Data extracts:

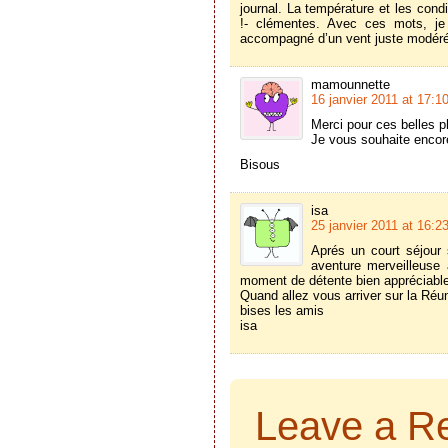
journal. La température et les condi
!- clémentes. Avec ces mots, je 
accompagné d’un vent juste modéré à
mamounnette
16 janvier 2011 at 17:1
Merci pour ces belles ph
Je vous souhaite encore
Bisous
isa
25 janvier 2011 at 16:2
Aprés un court séjour 
aventure merveilleuse 
moment de détente bien appréciabl
Quand allez vous arriver sur la Réu
bises les amis
isa
Leave a R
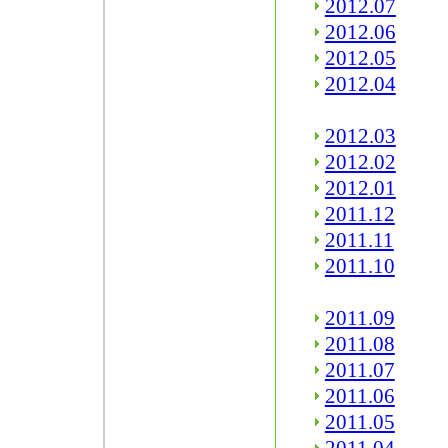
2012.07
2012.06
2012.05
2012.04
2012.03
2012.02
2012.01
2011.12
2011.11
2011.10
2011.09
2011.08
2011.07
2011.06
2011.05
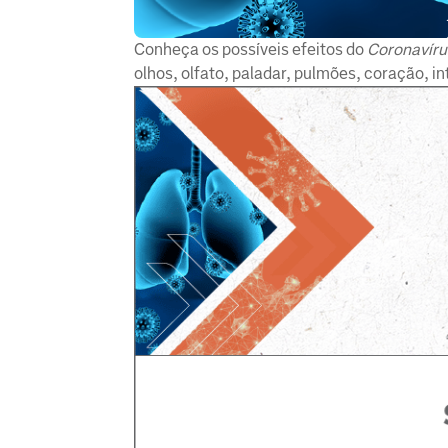
Conheça os possíveis efeitos do
Coronavíru
olhos, olfato, paladar, pulmões, coração, in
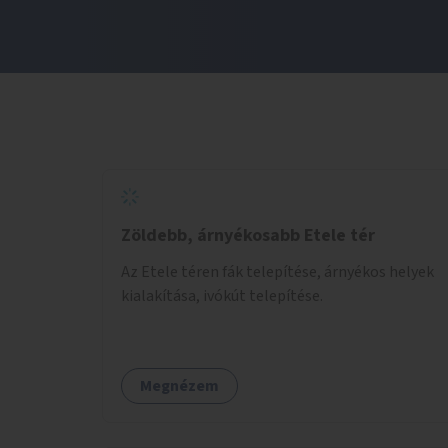
Zöldebb, árnyékosabb Etele tér
Az Etele téren fák telepítése, árnyékos helyek
kialakítása, ivókút telepítése.
Megnézem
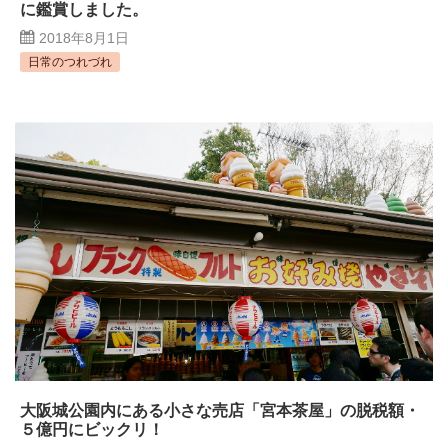
に鑑賞しました。
2018年8月1日
日常のつれづれ
大阪城公園内にある小さな売店「宮本茶屋」の脱税額・
５億円にビックリ！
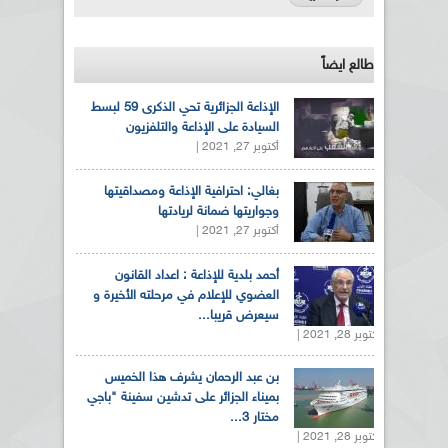
طالع ايضاً
الإذاعة الجزائرية تحي الذكرى 59 لبسط
السيادة على الإذاعة والتلفزيون
أكتوبر 27, 2021 |
بغالي: احترافية الإذاعة ومصداقيتها
وجواريتها ضمانة لريادتها
أكتوبر 27, 2021 |
أحمد بلدية للإذاعة : اعداد القانون
العضوي للإعلام في مرحلته الأخيرة و
سيعرض قريبا...
أكتوبر 28, 2021 |
بن عبد الرحمان يشرف هذا الخميس
بميناء الجزائر على تدشين سفينة "باجي
مختار 3...
أكتوبر 28, 2021 |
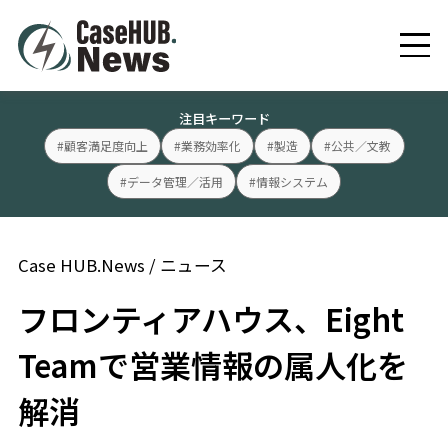
注目キーワード
#顧客満足度向上
#業務効率化
#製造
#公共／文教
#データ管理／活用
#情報システム
Case HUB.News
/
ニュース
フロンティアハウス、Eight
Teamで営業情報の属人化を
解消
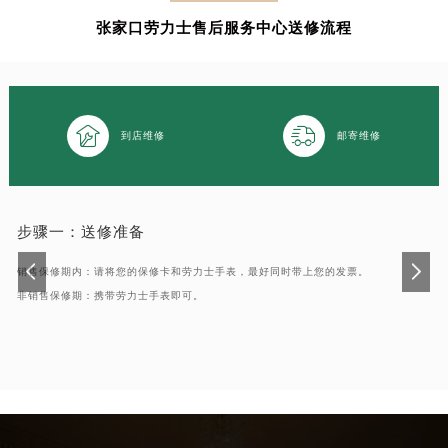
泉州市丰泽区宝洲路729号浦西万达中心写字楼A座7楼709室（需提前预约）
张家口劳力士售后服务中心送修流程
青岛市南区山东路6号华润大厦B座22层04室（需提前预约）
烟台市芝罘区胜利路139号万达金融中心A座907室（需提前预约）
长春市朝阳区西安大路727号中银大厦A座(旺进大厦)18层09室（需提前预约）


贵阳市南明区都司高架桥路33号亨特国际金融中心14楼14D（需提前预约）
到店维修
邮寄维修
昆明市盘龙区北京路928号同德昆明广场写字楼10层06室（需提前预约）
石家庄市长安区中山东路39号勒泰中心写字楼B座13层07室（需提前预约）
西安市碑林区南关正街88号华侨城长安国际中心E座6楼10室（需提前预约）
步骤一：
送修准备
海口市龙华区金贸东路5号海口华润大厦B座17层1707室（需提前预约）
唐山市路南区新华东道100号万达广场写字楼A座10层1002室（需提前预约）
销售保修期内：请将您的保修卡和劳力士手表，最好同时带上您的发票。
非销售保修期：携带劳力士手表即可。
台州市椒江区东海大道1800号腾达中心东1幢20楼2002室（需提前预约）
内蒙古自治区呼和浩特市玉泉区大学西街70号华润万象城写字楼（鄂尔多斯大厦）23层2326室（需提前预约）
甘肃省兰州市七里河区西津西路16号兰州中心写字楼21层2102室（需提前预约）
重庆市解放碑渝中区民权路28号英利国际金融中心写字楼20层01室（需提前预约）
黑龙江省大庆市萨尔图区会战大街劳力士售后服务中心（需提前预约）
黑龙江省鹤岗市向阳区红军路劳力士售后服务中心（需提前预约）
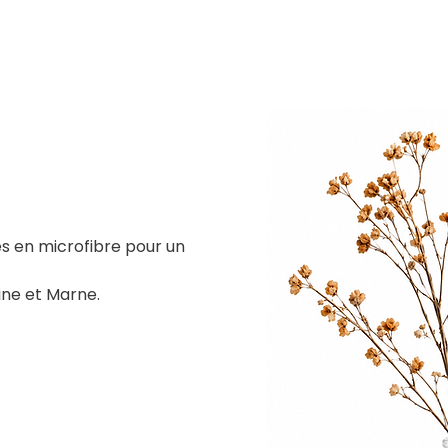
s en microfibre pour un 
eine et Marne.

Your goal: Retype the lines above exactly, no pictures.

Your response:
journal. La température et les condi
!- clémentes. Avec ces mots, je 
accompagné d’un vent juste modéré à
mamounnette
16 janvier 2011 at 17:1
Merci pour ces belles ph
Je vous souhaite encore
Bisous
isa
25 janvier 2011 at 16:2
Aprés un court séjour 
aventure merveilleuse 
moment de détente bien appréciabl
Quand allez vous arriver sur la Réu
bises les amis
isa
Leave a R
2012.07
2012.06
2012.05
2012.04
2012.03
2012.02
2012.01
2011.12
2011.11
2011.10
2011.09
2011.08
2011.07
2011.06
2011.05
Conheça os possíveis efeitos do
Coronavíru
olhos, olfato, paladar, pulmões, coração, in
Zöldebb, árnyékosabb Etele tér
Az Etele téren fák telepítése, árnyékos helyek
kialakítása, ivókút telepítése.
Megnézem
に鑑賞しました。
2018年8月1日
日常のつれづれ
大阪城公園内にある小さな売店「宮本茶屋」の脱税額・
５億円にビックリ！
طالع ايضاً
الإذاعة الجزائرية تحي الذكرى 59 لبسط
السيادة على الإذاعة والتلفزيون
أكتوبر 27, 2021 |
بغالي: احترافية الإذاعة ومصداقيتها
وجواريتها ضمانة لريادتها
أكتوبر 27, 2021 |
أحمد بلدية للإذاعة : اعداد القانون
العضوي للإعلام في مرحلته الأخيرة و
سيعرض قريبا...
أكتوبر 28, 2021 |
بن عبد الرحمان يشرف هذا الخميس
بميناء الجزائر على تدشين سفينة "باجي
مختار 3...
أكتوبر 28, 2021 |
注目キーワード
#顧客満足度向上
#業務効率化
#製造
#公共／文教
#データ管理／活用
#情報システム
Case HUB.News
/
ニュース
フロンティアハウス、Eight
Teamで営業情報の属人化を
解消
泉州市丰泽区宝洲路729号浦西万达中心写字楼A座7楼709室（需提前预约）
张家口劳力士售后服务中心送修流程
青岛市南区山东路6号华润大厦B座22层04室（需提前预约）
烟台市芝罘区胜利路139号万达金融中心A座907室（需提前预约）
长春市朝阳区西安大路727号中银大厦A座(旺进大厦)18层09室（需提前预约）


贵阳市南明区都司高架桥路33号亨特国际金融中心14楼14D（需提前预约）
到店维修
邮寄维修
昆明市盘龙区北京路928号同德昆明广场写字楼10层06室（需提前预约）
石家庄市长安区中山东路39号勒泰中心写字楼B座13层07室（需提前预约）
西安市碑林区南关正街88号华侨城长安国际中心E座6楼10室（需提前预约）
步骤一：
送修准备
海口市龙华区金贸东路5号海口华润大厦B座17层1707室（需提前预约）
唐山市路南区新华东道100号万达广场写字楼A座10层1002室（需提前预约）
销售保修期内：请将您的保修卡和劳力士手表，最好同时带上您的发票。
非销售保修期：携带劳力士手表即可。
台州市椒江区东海大道1800号腾达中心东1幢20楼2002室（需提前预约）
内蒙古自治区呼和浩特市玉泉区大学西街70号华润万象城写字楼（鄂尔多斯大厦）23层2326室（需提前预约）
甘肃省兰州市七里河区西津西路16号兰州中心写字楼21层2102室（需提前预约）
重庆市解放碑渝中区民权路28号英利国际金融中心写字楼20层01室（需提前预约）
黑龙江省大庆市萨尔图区会战大街劳力士售后服务中心（需提前预约）
黑龙江省鹤岗市向阳区红军路劳力士售后服务中心（需提前预约）
s en microfibre pour un 
eine et Marne.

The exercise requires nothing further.